> WHAT IS BEING ASKED:
Please copy out the text lines of every item below word for word, omitting the pictures.

= = =

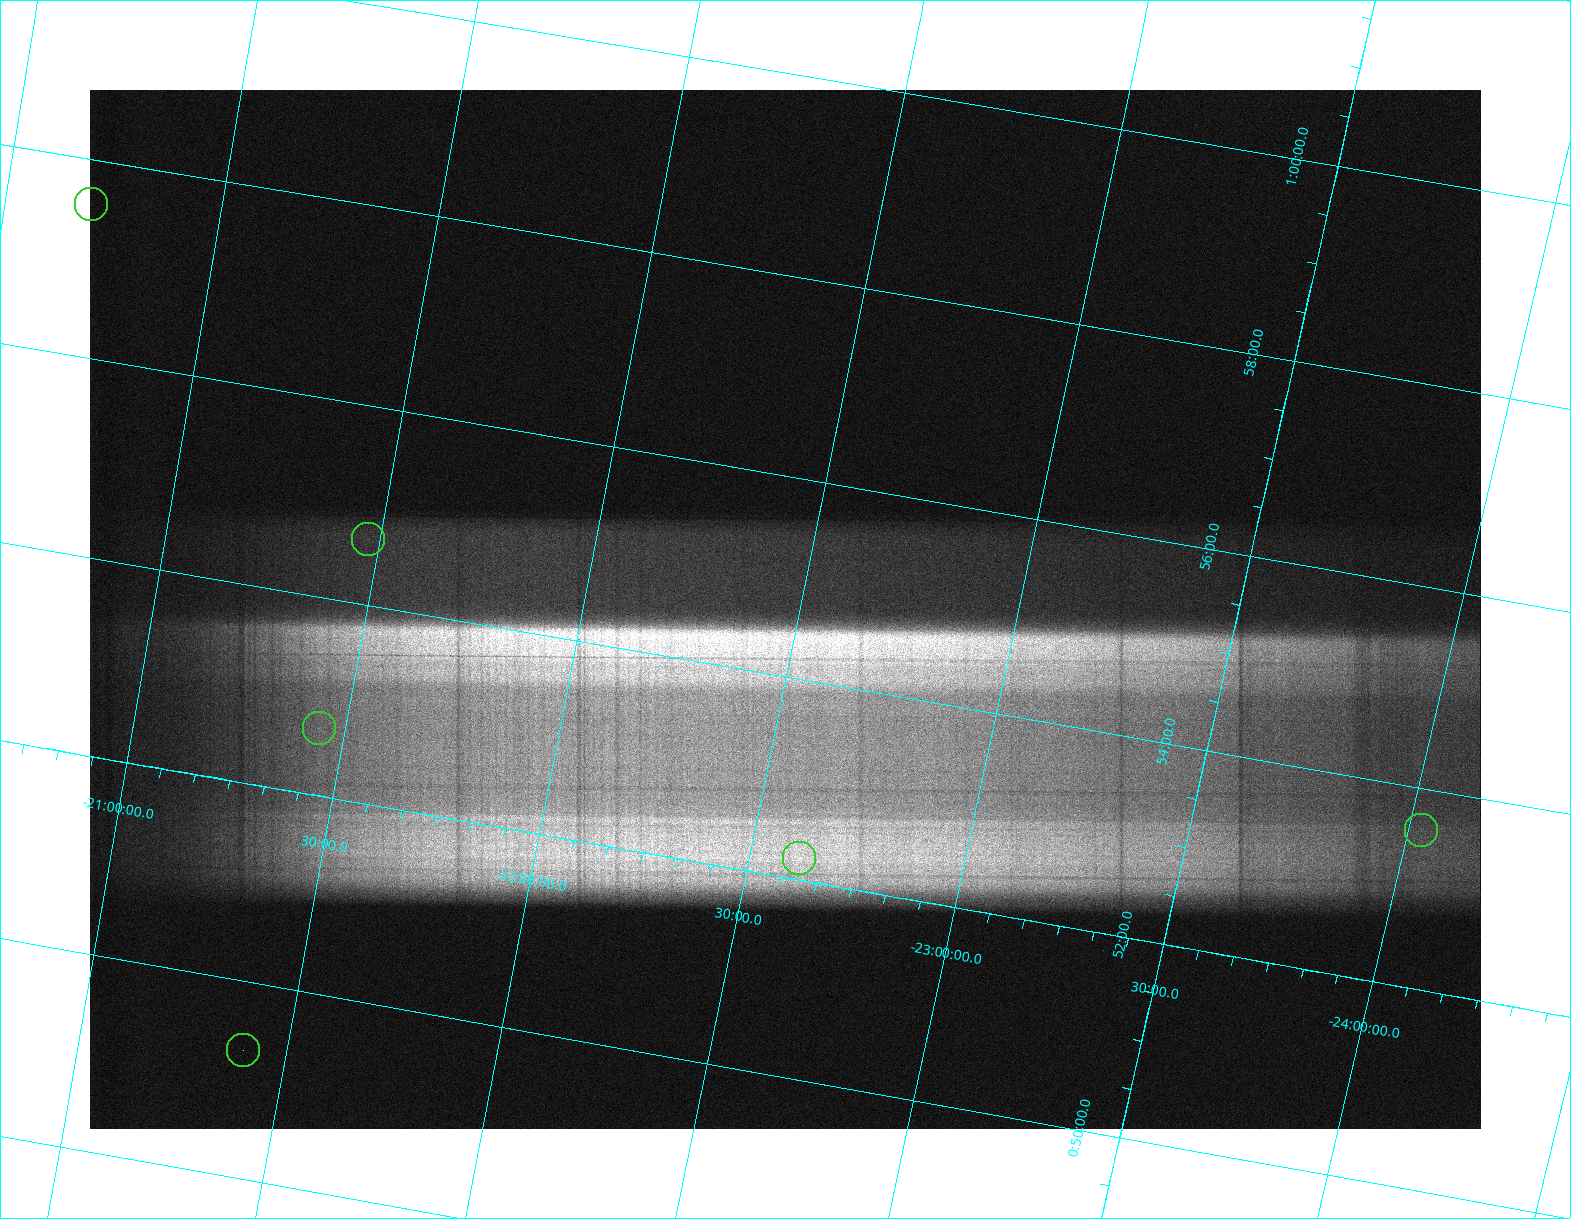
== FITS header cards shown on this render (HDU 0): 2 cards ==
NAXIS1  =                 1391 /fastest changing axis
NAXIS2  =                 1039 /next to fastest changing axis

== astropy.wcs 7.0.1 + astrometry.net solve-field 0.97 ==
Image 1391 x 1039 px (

= = =

> SOLUTION BELOW:
== FITS header cards shown on this render (HDU 0): 2 cards ==
NAXIS1  =                 1391 /fastest changing axis
NAXIS2  =                 1039 /next to fastest changing axis

== astropy.wcs 7.0.1 + astrometry.net solve-field 0.97 ==
Image 1391 x 1039 px (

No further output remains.